(Data begins)
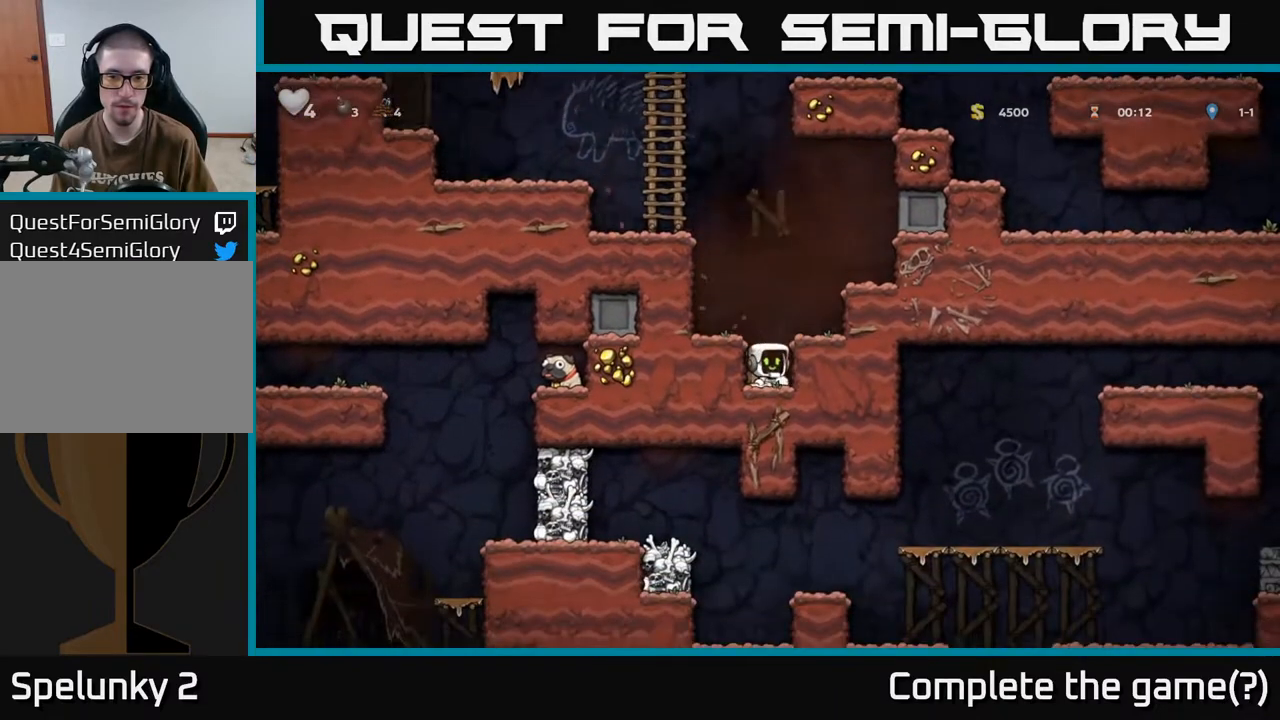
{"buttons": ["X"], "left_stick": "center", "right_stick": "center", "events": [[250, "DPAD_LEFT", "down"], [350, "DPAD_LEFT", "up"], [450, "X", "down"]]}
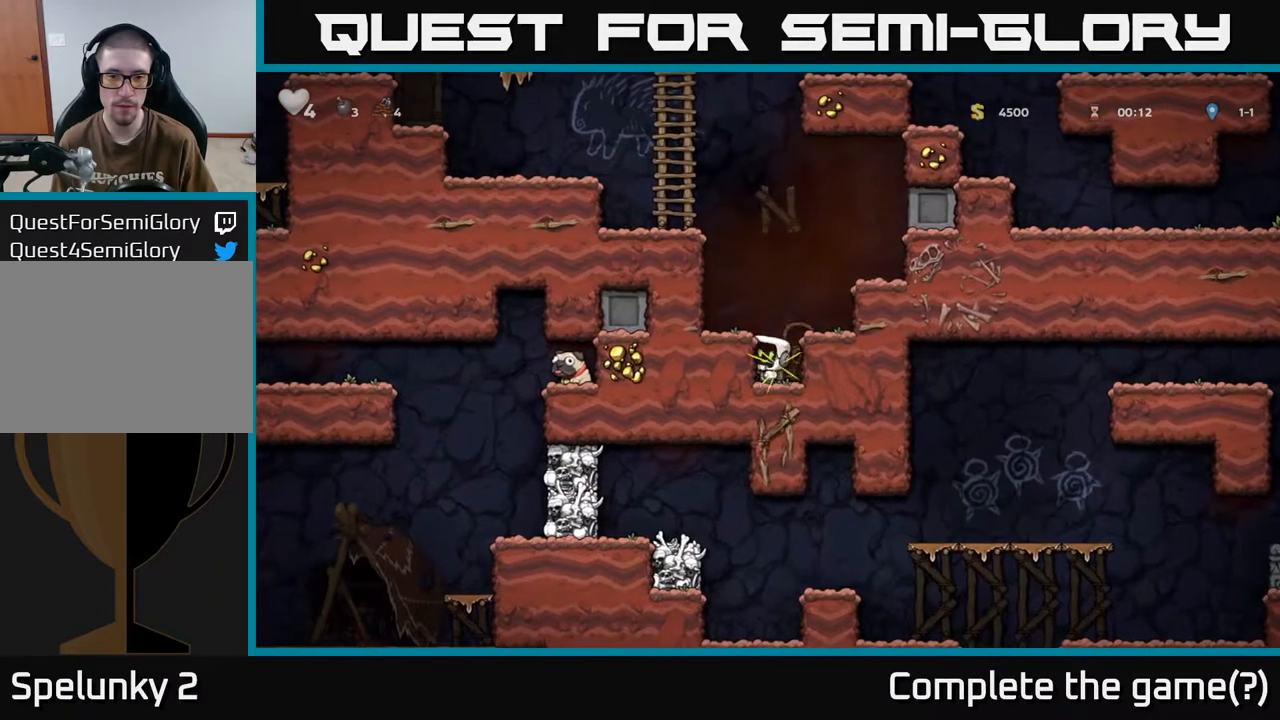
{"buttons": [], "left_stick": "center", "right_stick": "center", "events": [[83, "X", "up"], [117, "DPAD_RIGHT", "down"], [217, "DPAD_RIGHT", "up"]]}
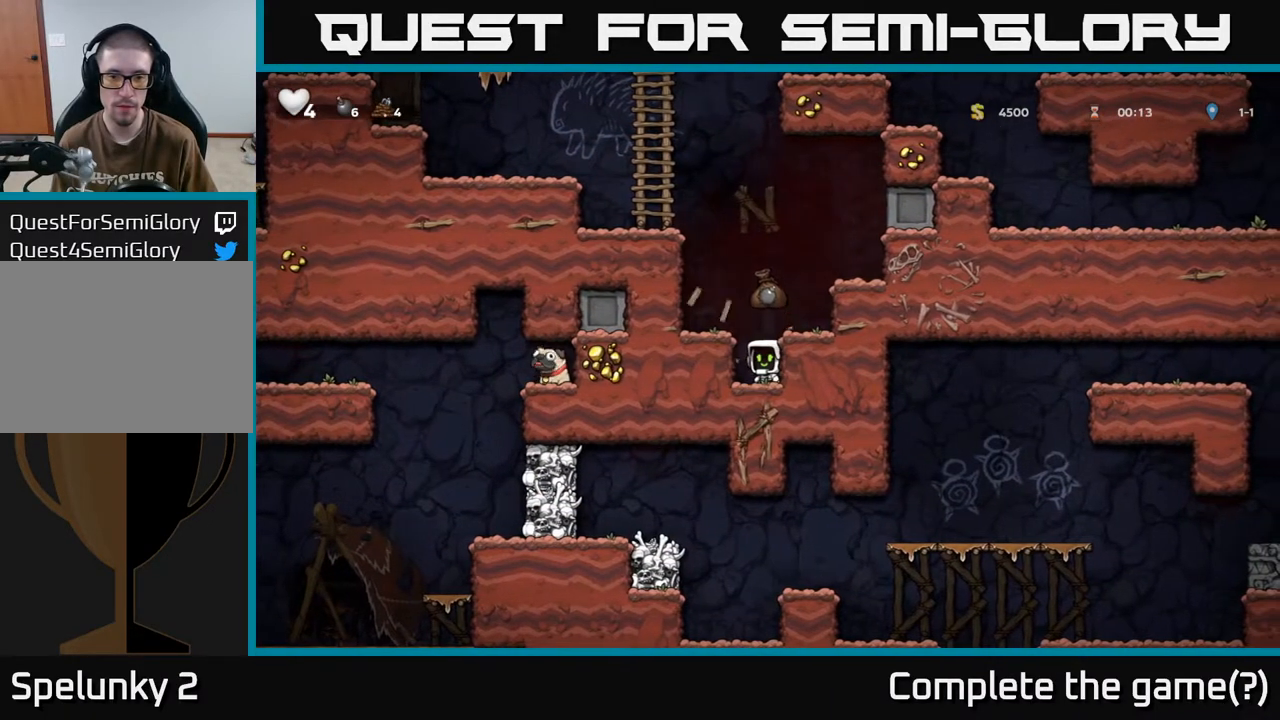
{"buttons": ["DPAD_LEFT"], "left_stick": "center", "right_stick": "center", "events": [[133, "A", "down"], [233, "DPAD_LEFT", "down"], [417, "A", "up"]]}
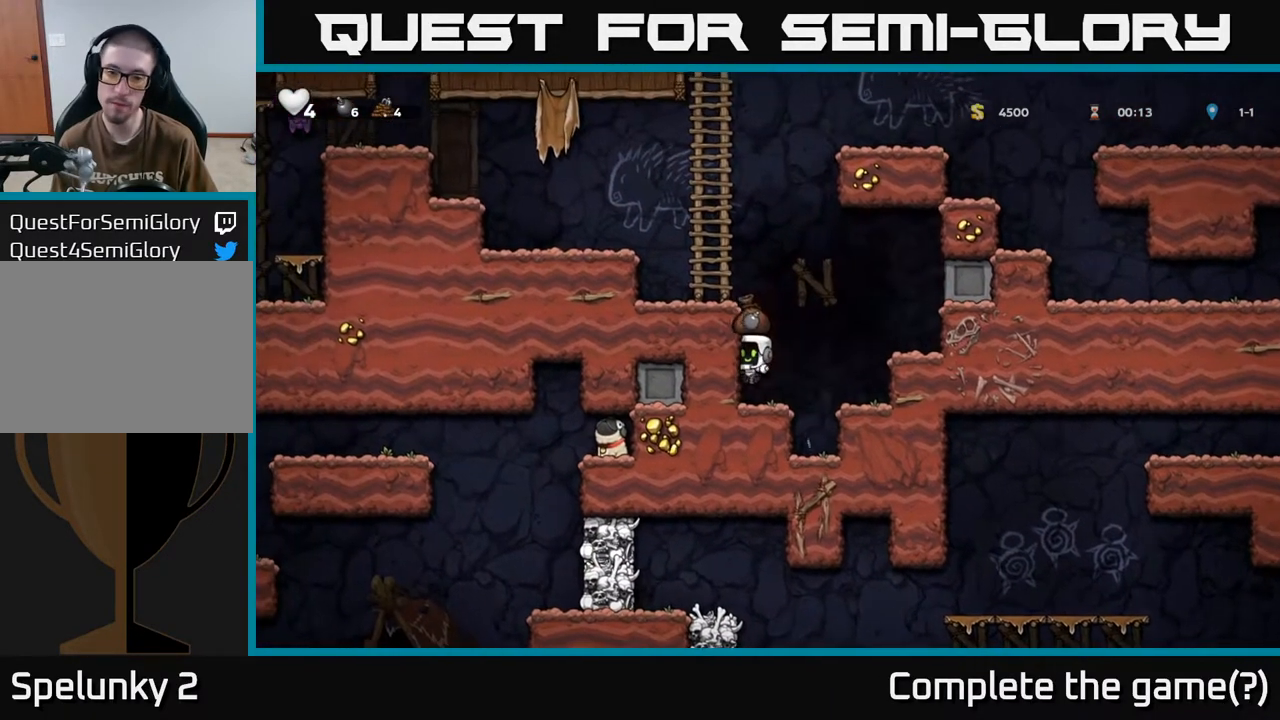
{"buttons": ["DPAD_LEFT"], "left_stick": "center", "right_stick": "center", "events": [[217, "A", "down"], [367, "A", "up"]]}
(Data ends)
## Description of the task:
With images omitted, output the data exactly as given.

## Response to this task:
{"buttons": ["X"], "left_stick": "center", "right_stick": "center", "events": [[250, "DPAD_LEFT", "down"], [350, "DPAD_LEFT", "up"], [450, "X", "down"]]}
{"buttons": [], "left_stick": "center", "right_stick": "center", "events": [[83, "X", "up"], [117, "DPAD_RIGHT", "down"], [217, "DPAD_RIGHT", "up"]]}
{"buttons": ["DPAD_LEFT"], "left_stick": "center", "right_stick": "center", "events": [[133, "A", "down"], [233, "DPAD_LEFT", "down"], [417, "A", "up"]]}
{"buttons": ["DPAD_LEFT"], "left_stick": "center", "right_stick": "center", "events": [[217, "A", "down"], [367, "A", "up"]]}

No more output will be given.